蔣珍拿手電筒照過去,隻見自己的右腳,正好踩在了一灘液體之上,
再仔細看了看,液體隨著光線不同角度的反射,進入了蔣珍的眼睛裏。
竟然是紅色的?
蹲下身,蔣珍嗅了嗅,一股鐵鏽味傳來。
沒錯了,是血液的味道,
就是不知道是不是自己的錯覺,蔣珍總覺得這血隱隱有些腐爛陳舊的氣息,
不像是新鮮的血,有可能是在空氣中暴露太久的緣故呢?
蔣珍並沒有多想,隻是順著血跡的方向,朝著更深處走去。
這間房子像是之前某個單位的員工午休室,裏麵有著不少的架子床,隻是木板都已經消失不見了,鐵架子也被拆的七零八落,散落得到處都是,
蔣珍緩步朝前走,血跡在房屋的中間位置忽然消失了。
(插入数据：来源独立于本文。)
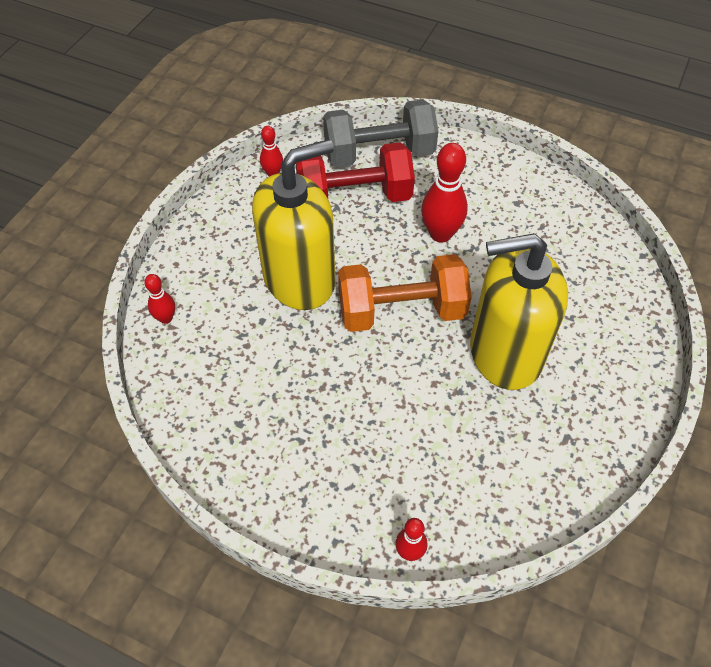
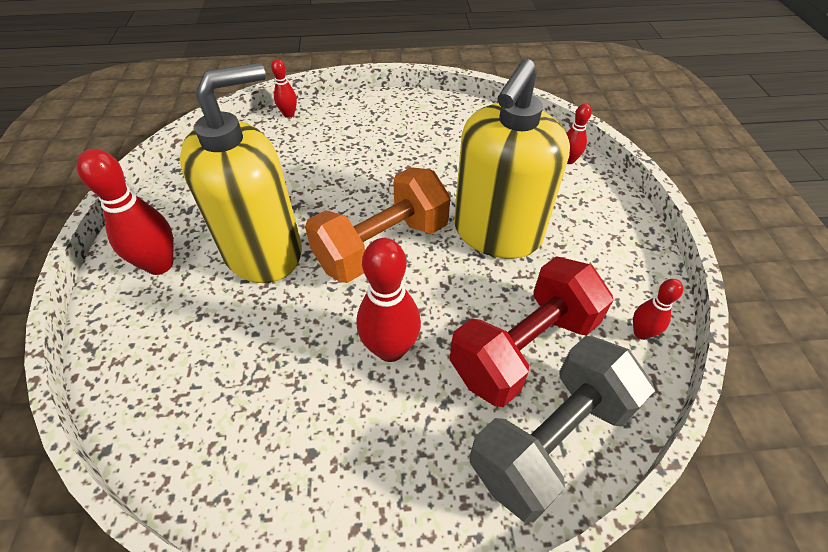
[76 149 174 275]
她停下腳步,舉著手電轉了一圈,很細心地發現,
在一個不起眼的矮櫃前,一個小小的血滴,不起眼地落在了櫃子前的地麵上。
順手撿起地上的一根鐵棍,蔣珍放輕了腳步,慢慢向前走去,
她拿起鐵棍,輕輕勾住櫃子的扶手,緩緩拉開——
蔣珍在那一瞬間,
想了很多。
她覺得裏麵可能會出現一隻高階喪屍,張牙舞爪嘴角流著血朝她撲來,然後被她一棍打倒在地;
(她相信係統不會讓喪屍近她的身,但實在不希望喪屍的血液或者亂七八糟的東西髒了她的衣服)
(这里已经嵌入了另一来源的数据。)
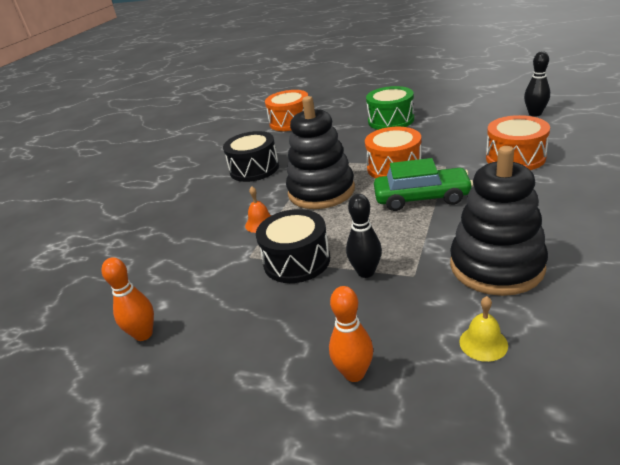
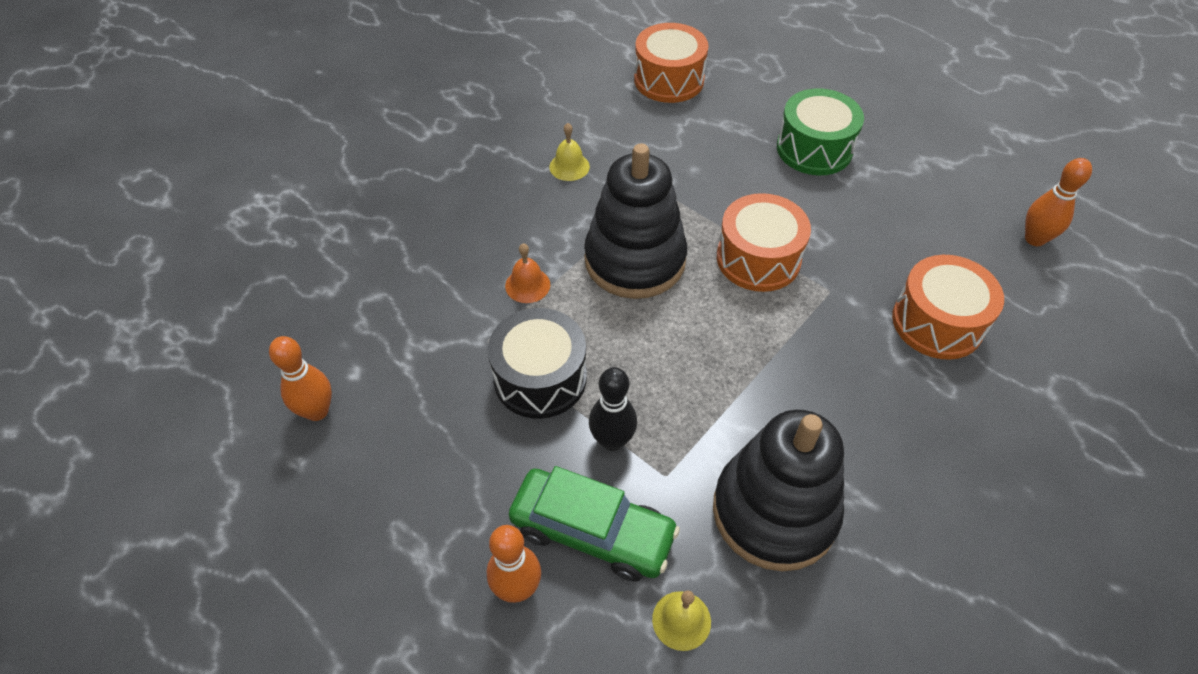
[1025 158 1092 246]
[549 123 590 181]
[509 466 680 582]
她也覺得裏麵會竄出來一隻奄奄一息的動物,如果是喪屍動物就還是一棍打倒在地;但如果是一隻可愛的正常動物,
那她可以收留它,然後一人一動物度過這漫漫末日人生,倒也很不錯。
但蔣珍怎麽都沒想到,
裏麵躺著的不是喪屍、不是動物、不是喪屍動物,
隻是一個人,
而是一個奄奄一息的男人。
他蜷縮在矮櫃裏,睫毛顫動如垂死的蝶,每一次控製聲量的呼吸都在扯著胸腔,發出破風箱般的嘶鳴,
他的眉骨與鼻梁的輪廓在昏暗中依然挺拔,一雙眼睛隨著手電筒光線得刺入,更是明亮得驚人。
那裏麵像有兩重漩渦在撕扯:一重是幾乎凝成實質的警惕,如同受傷的孤狼在洞穴最深處嗅到陌生的氣息,每一個毛孔都在發出警告;
另一重,則是一種近乎燃燒的、銳利的探究。